我感激地坐在后面搂住了她的腰,不过我知道她多少又是心存芥蒂的,于是把从我和宛培儿坐飞机回家到今天发生的事情的来龙去脉都对欠美讲了一遍。
“她知道培儿是我未婚妻,我没办法向她解释为什么我还会有一个未婚妻,所以只能说你是我的朋友。”我把自己猜想是欠美最介意的地方,又着重解释了一遍。
“辛丞居然遭遇了两次生命危险?”听过我的解释欠美的心思都扑在了我的安危上,“那个叫奴哀的老鼠是不是盯上辛丞你了?”
“是鼯鼠吧?”我纠正到,“不过培儿说的没错,她的那位政敌要是想要我的命,有的是机会下手我肯定活不到现在。”
“可是他的行迹好像和辛丞你完全重合,至少是这两天,肯定不会是巧合吧。”
“和我的行迹重合……也许不是和我的!”随着一道闪电划过,我眼前一亮,一个想法从脑子里闪过,“虽然没有任何证据,但是我在想那个奴哀跟着的大概不是我,而是千宫朵岁!”
“哎?”
“朵岁虽然现在在我们这里工作生活,但是她是日本人来的,而奴哀也是住在日本的吸血鬼选帝侯。朵岁被我抓破小腿却没有伤痕,肯定也和奴哀有关系,还有她这两天莫名其妙的肚子疼。看来让她去医院做检查是没有用的了。”我越说越坚信自己的推测是正确的。
“会不会那个朵岁就是奴哀?”
“不会。”我在欠美背后摇了摇头,“我能感觉出来她不是。”
“感觉?”
“呃……”差点把我和朵岁有过亲密接触的事情说出来,我倒吸了一口冷气,急忙改口,“培儿也说她不是吸血鬼,应该不会搞错。大概是她和奴哀之间有什么关联,而她本人都还不知道,就像我刚认识培儿时也不知道她是吸血鬼一样。”

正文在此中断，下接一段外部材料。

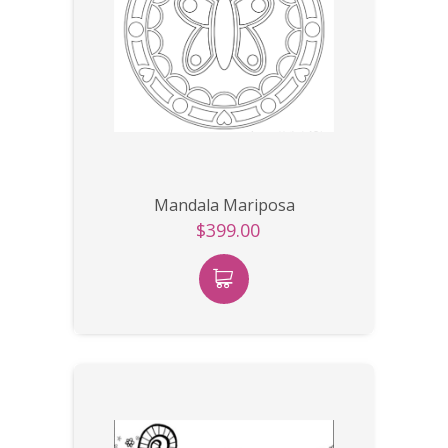
Mandala Mariposa
$399.00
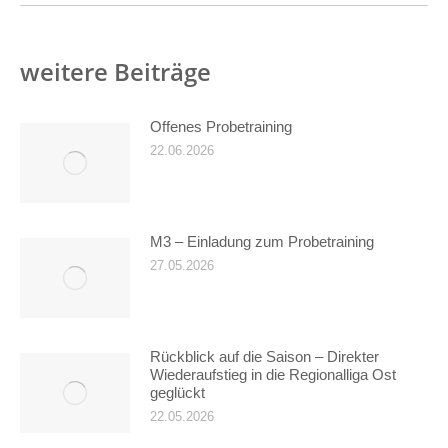
weitere Beiträge
Offenes Probetraining
22.06.2026
M3 – Einladung zum Probetraining
27.05.2026
Rückblick auf die Saison – Direkter
Wiederaufstieg in die Regionalliga Ost
geglückt
22.05.2026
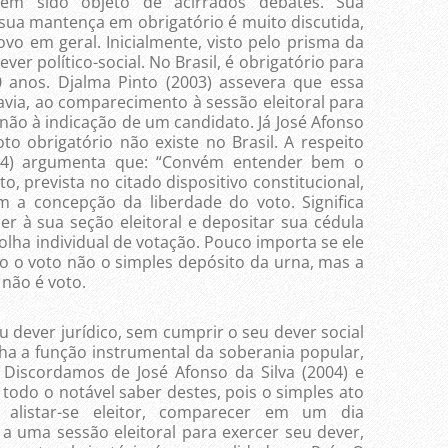
tem sido objeto de acirrados debates. Sua
sua mantença em obrigatório é muito discutida,
povo em geral. Inicialmente, visto pelo prisma da
er político-social. No Brasil, é obrigatório para
anos. Djalma Pinto (2003) assevera que essa
avia, ao comparecimento à sessão eleitoral para
 não à indicação de um candidato. Já José Afonso
oto obrigatório não existe no Brasil. A respeito
2004) argumenta que: “Convém entender bem o
o, prevista no citado dispositivo constitucional,
om a concepção da liberdade do voto. Significa
r à sua seção eleitoral e depositar sua cédula
olha individual de votação. Pouco importa se ele
o o voto não o simples depósito da urna, mas a
não é voto.
u dever jurídico, sem cumprir o seu dever social
ha a função instrumental da soberania popular,
 Discordamos de José Afonso da Silva (2004) e
todo o notável saber destes, pois o simples ato
e alistar-se eleitor, comparecer em um dia
 uma sessão eleitoral para exercer seu dever,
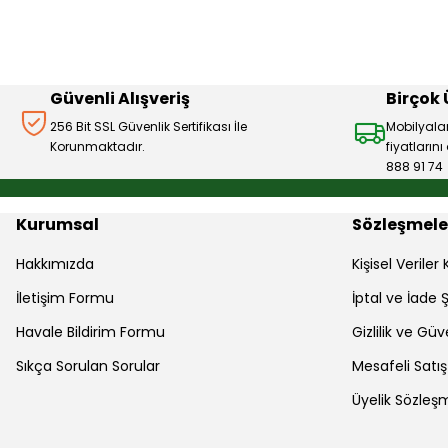
Ürün bilgilerinde hatalar bulunuyor.
Ürün fiyatı diğer sitelerden daha pahalı.
Bu ürüne benzer farklı alternatifler olmalı.
Güvenli Alışveriş
Birçok
256 Bit SSL Güvenlik Sertifikası İle
Mobilyala
Korunmaktadır.
fiyatların
888 91 74
Kurumsal
Sözleşmele
Hakkımızda
Kişisel Verile
İletişim Formu
İptal ve İade Ş
Havale Bildirim Formu
Gizlilik ve Güv
Sıkça Sorulan Sorular
Mesafeli Satı
Üyelik Sözleş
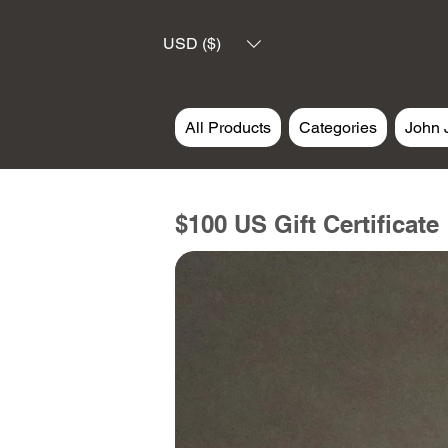
USD ($)
All Products
Categories
John 
$100 US Gift Certificate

“不过不管那个奴哀对辛丞有什么觊觎,我都会保护好辛丞的。”欠美坚定地说到。
又加了一次油之后我们才终于终于驶进了欠美家所在的依山傍水的小村庄。
就像欠美说她出来接我时是大晴天一样,村子的上空依旧是晴空万里。而且这一路上仿佛离朵岁所在的地方越远,天空就越晴朗,不过这也可能只是单纯的气象原因,只是我心里主观的把它们进行了因果联系。